-- Opening Marker --

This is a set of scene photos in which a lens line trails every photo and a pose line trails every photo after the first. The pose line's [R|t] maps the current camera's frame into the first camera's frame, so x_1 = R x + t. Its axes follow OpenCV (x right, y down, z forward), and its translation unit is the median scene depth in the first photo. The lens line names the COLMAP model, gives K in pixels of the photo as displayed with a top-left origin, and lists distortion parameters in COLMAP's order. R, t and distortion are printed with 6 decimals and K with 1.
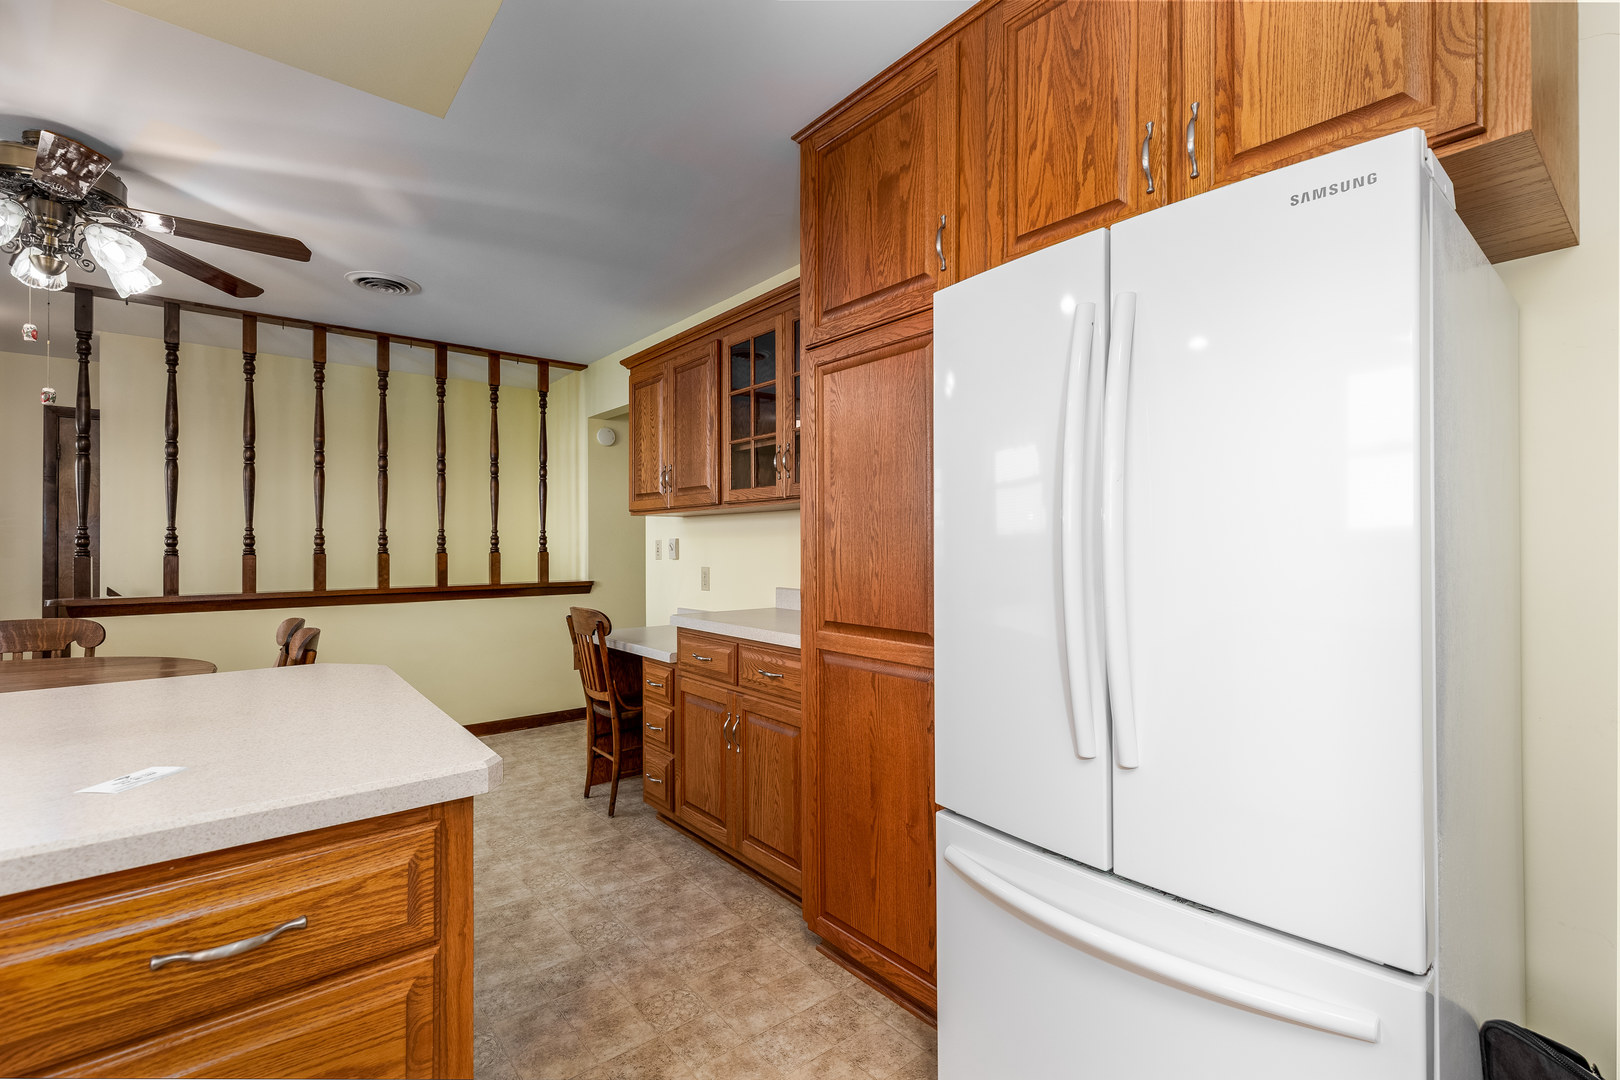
lens RADIAL K [[730.0, 0, 810.0], [0, 730.0, 540.0], [0, 0, 1]] dist [-0.000278, 0.000143]
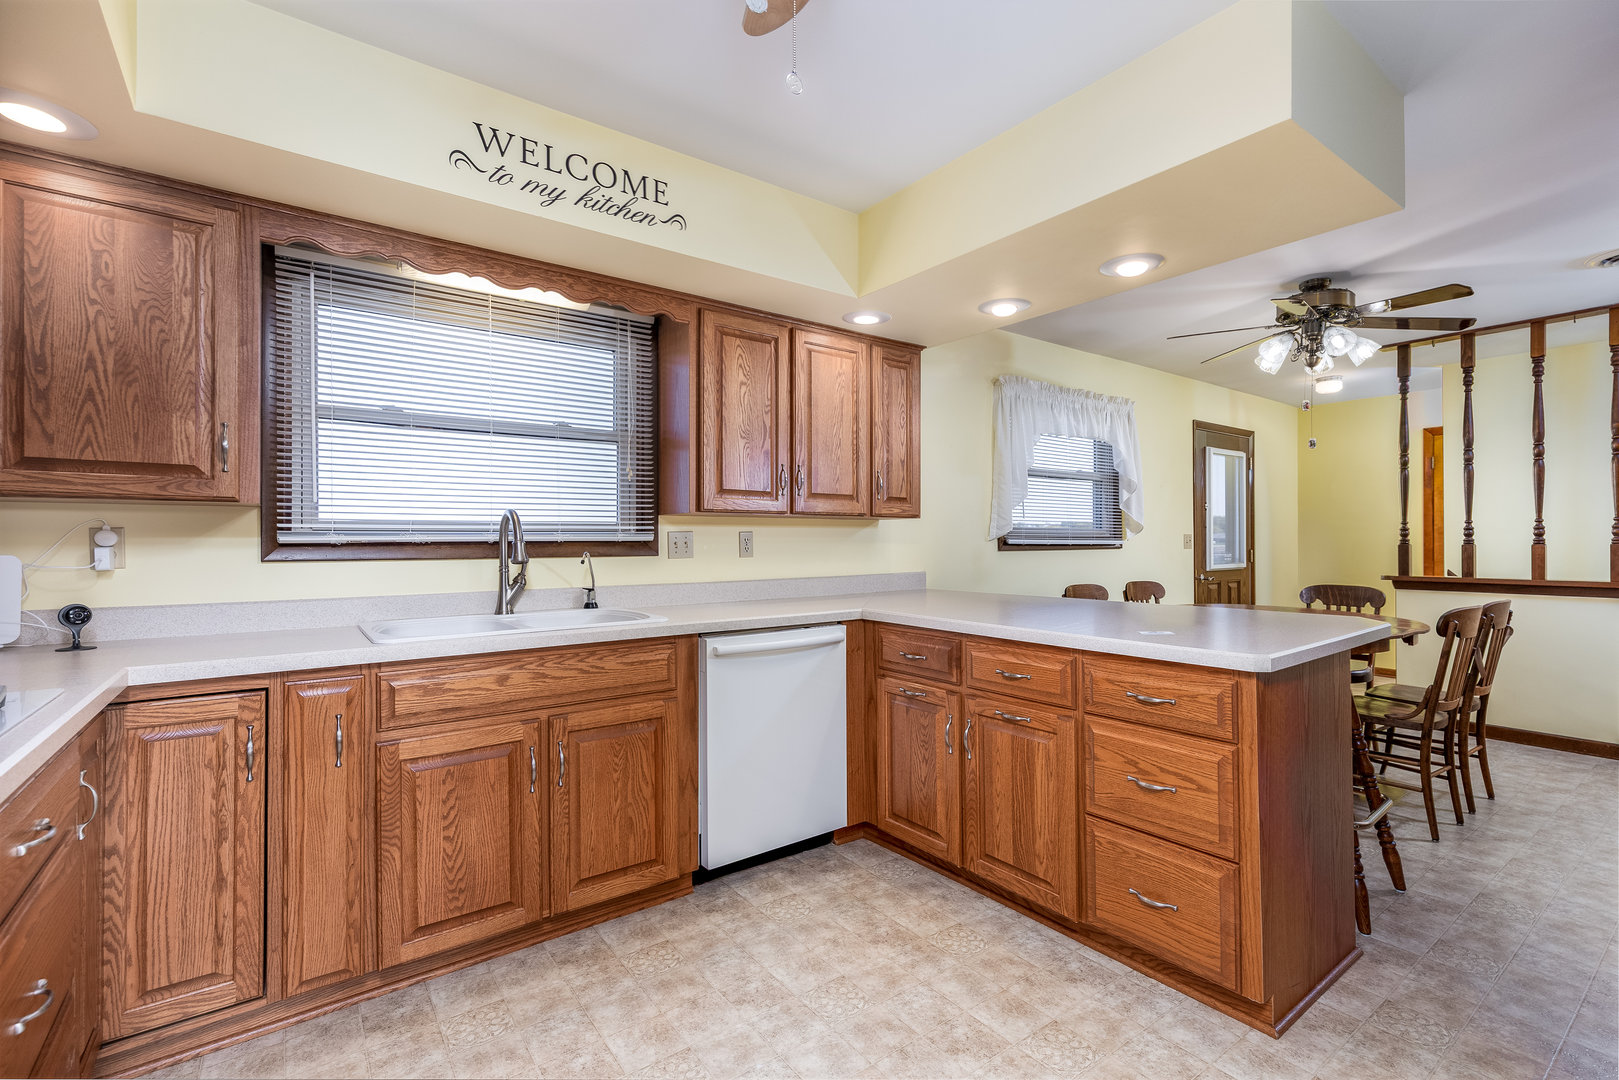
lens RADIAL K [[729.5, 0, 809.5], [0, 729.5, 540.0], [0, 0, 1]] dist [-0.000278, 0.000143]
pose [[-0.073238, 0.007609, -0.997285, 0.640953], [0.006963, 0.999950, 0.007118, -0.001950], [0.997290, -0.006423, -0.073287, 0.014010]]
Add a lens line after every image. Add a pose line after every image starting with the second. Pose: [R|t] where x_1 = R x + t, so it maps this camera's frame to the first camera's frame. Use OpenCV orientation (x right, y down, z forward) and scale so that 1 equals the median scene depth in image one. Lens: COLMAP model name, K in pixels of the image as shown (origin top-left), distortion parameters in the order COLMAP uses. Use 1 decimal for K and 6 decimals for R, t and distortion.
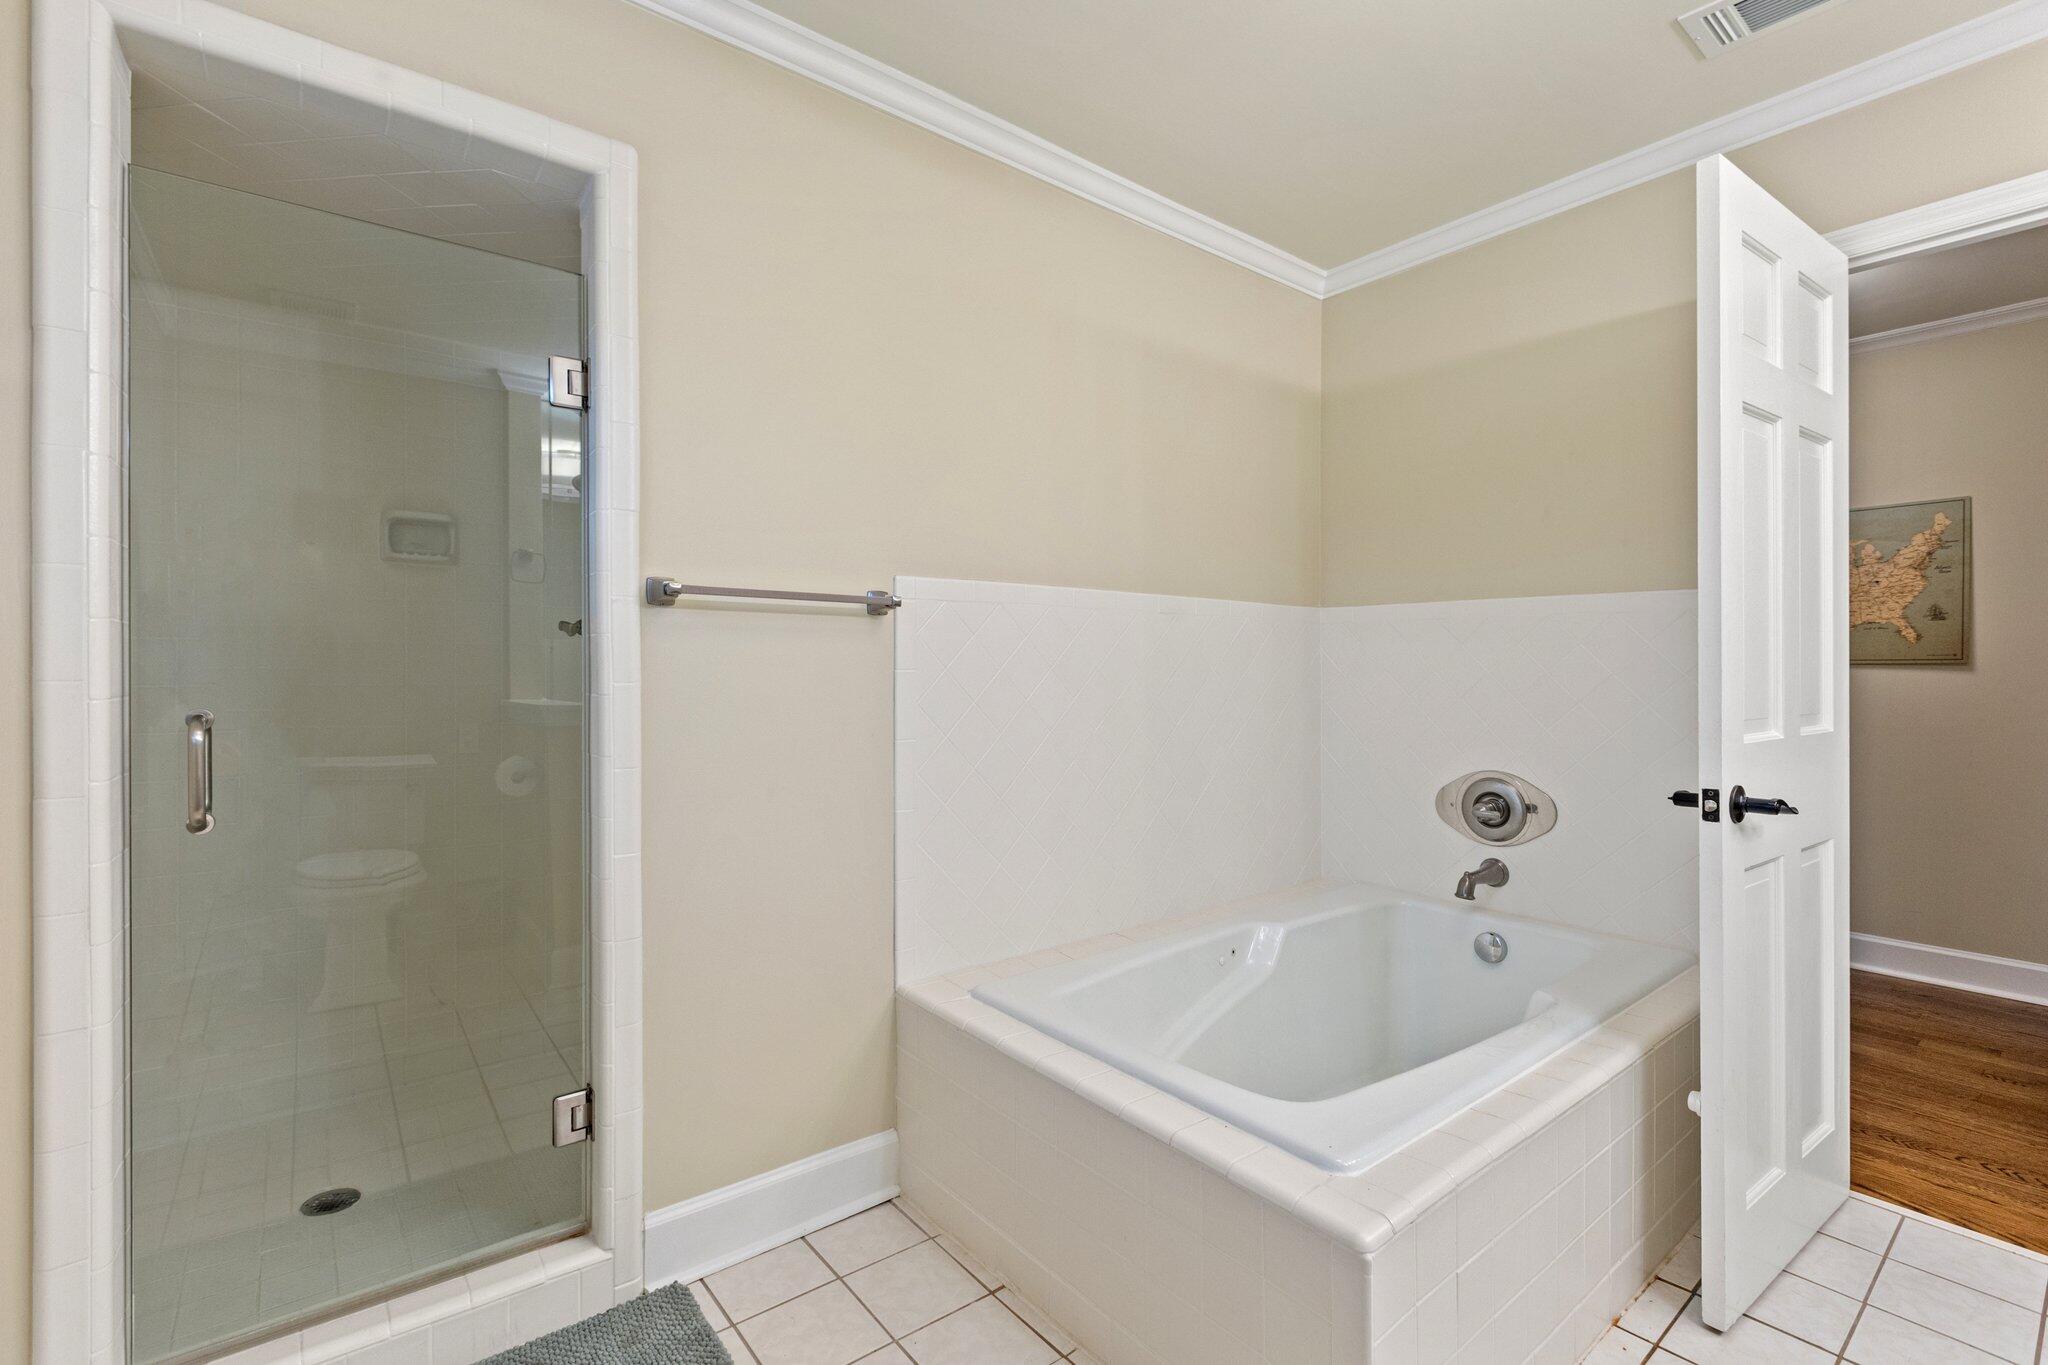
lens RADIAL K [[921.0, 0, 1028.6], [0, 921.0, 670.9], [0, 0, 1]] dist [0.000345, 0.000193]
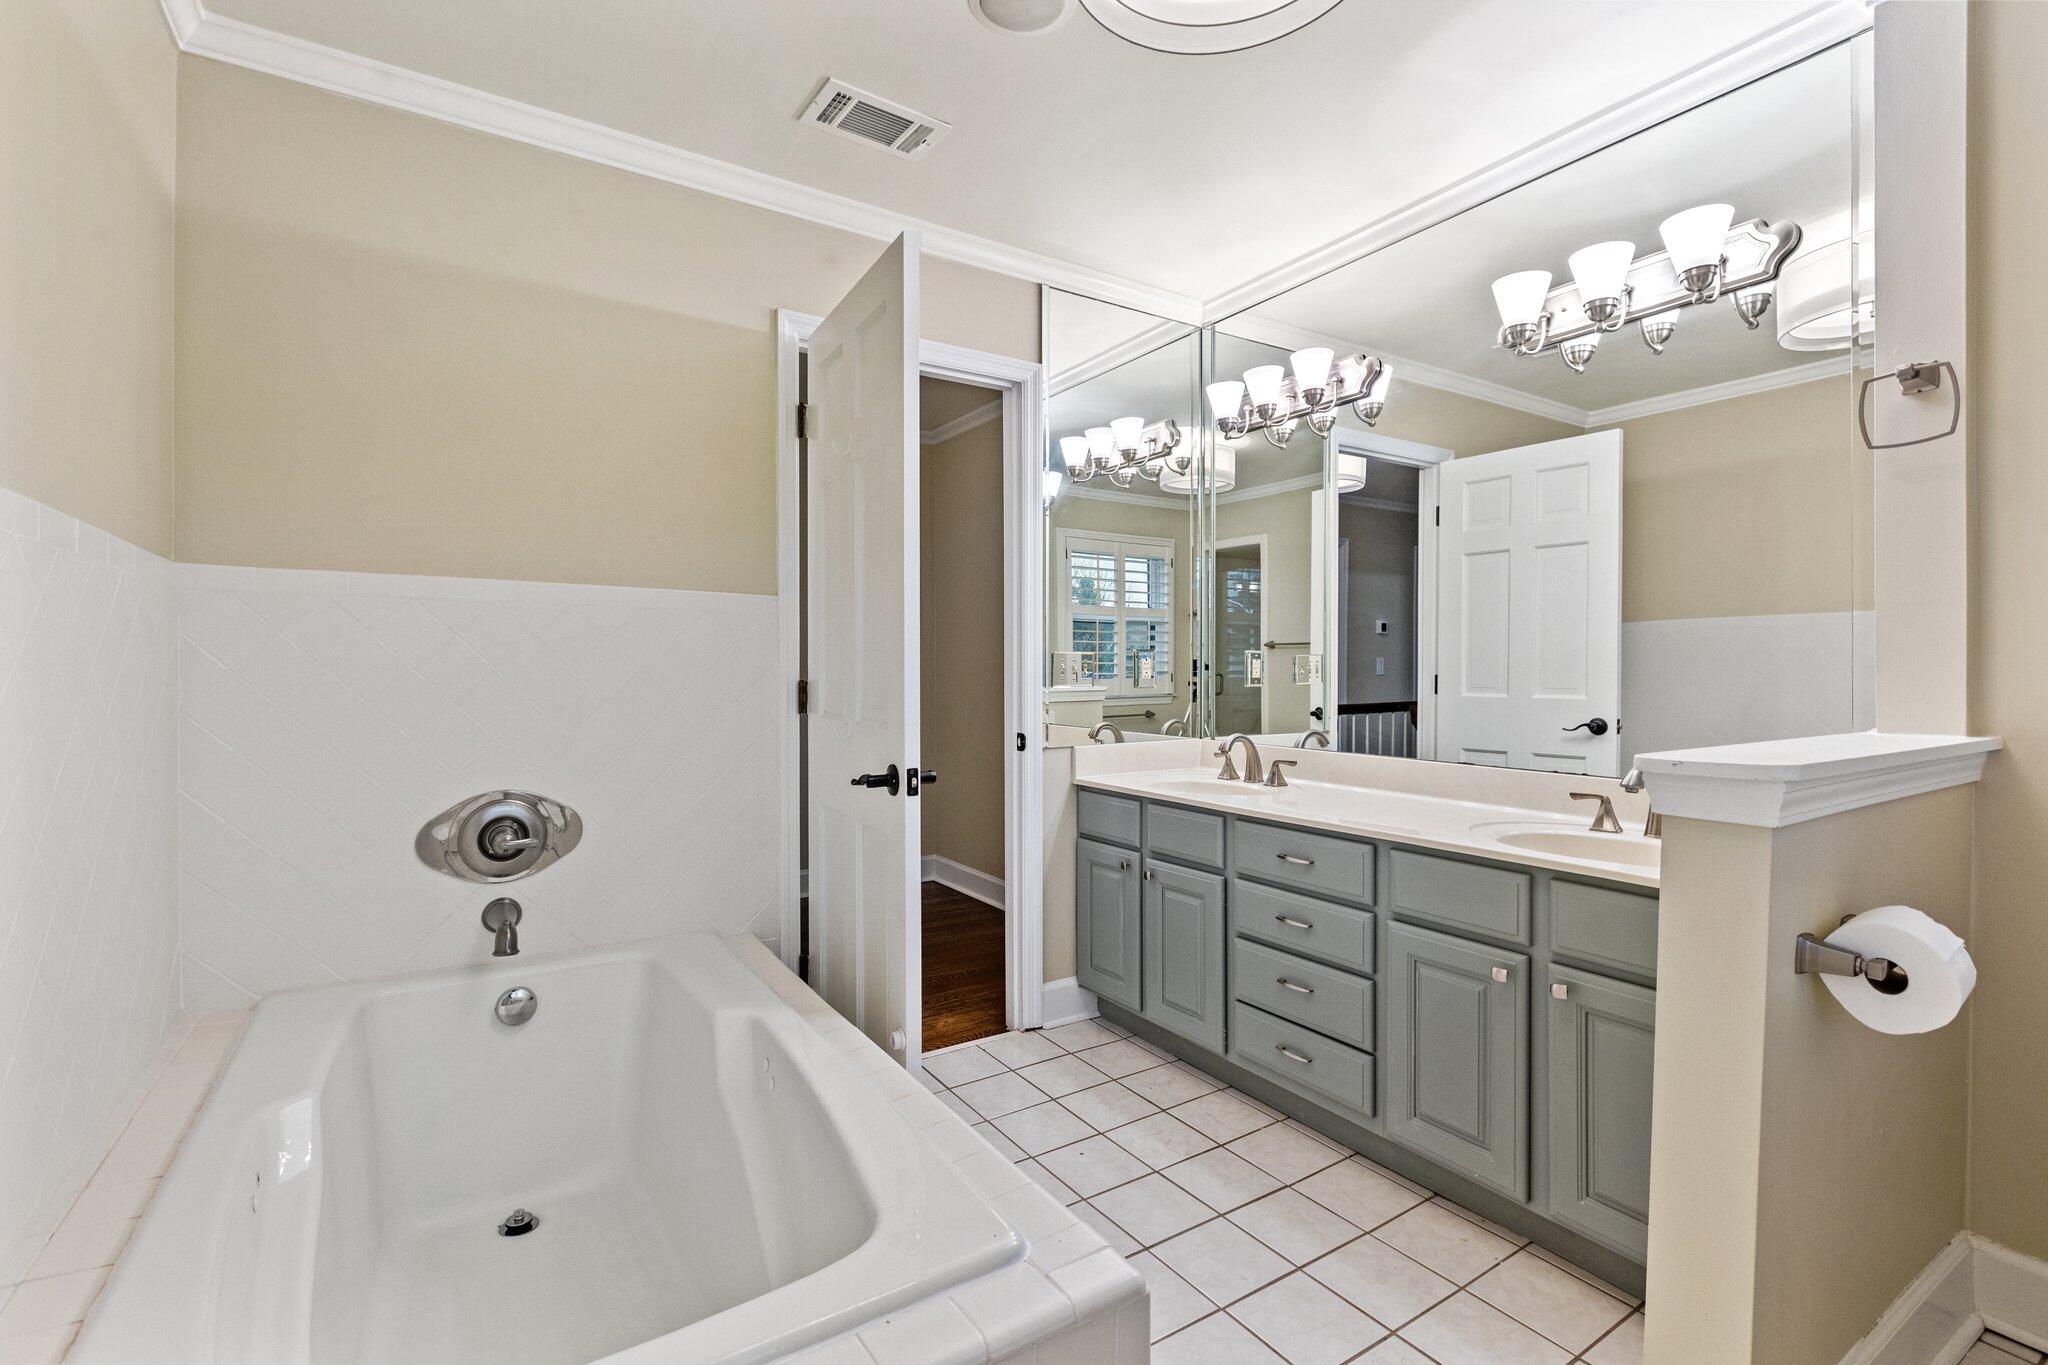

-- Closing Marker --

ASSIGNMENT ->
Convert every line of the items above into a numbered list, omitting blank lines and leaving the pictures out.

TASK ANSWER ->
1. This is a set of scene photos in which a lens line trails every photo and a pose line trails every photo after the first. The pose line's [R|t] maps the current camera's frame into the first camera's frame, so x_1 = R x + t. Its axes follow OpenCV (x right, y down, z forward), and its translation unit is the median scene depth in the first photo. The lens line names the COLMAP model, gives K in pixels of the photo as displayed with a top-left origin, and lists distortion parameters in COLMAP's order. R, t and distortion are printed with 6 decimals and K with 1.
2. lens RADIAL K [[730.0, 0, 810.0], [0, 730.0, 540.0], [0, 0, 1]] dist [-0.000278, 0.000143]
3. lens RADIAL K [[729.5, 0, 809.5], [0, 729.5, 540.0], [0, 0, 1]] dist [-0.000278, 0.000143]
4. pose [[-0.073238, 0.007609, -0.997285, 0.640953], [0.006963, 0.999950, 0.007118, -0.001950], [0.997290, -0.006423, -0.073287, 0.014010]]
5. Add a lens line after every image. Add a pose line after every image starting with the second. Pose: [R|t] where x_1 = R x + t, so it maps this camera's frame to the first camera's frame. Use OpenCV orientation (x right, y down, z forward) and scale so that 1 equals the median scene depth in image one. Lens: COLMAP model name, K in pixels of the image as shown (origin top-left), distortion parameters in the order COLMAP uses. Use 1 decimal for K and 6 decimals for R, t and distortion.
6. lens RADIAL K [[921.0, 0, 1028.6], [0, 921.0, 670.9], [0, 0, 1]] dist [0.000345, 0.000193]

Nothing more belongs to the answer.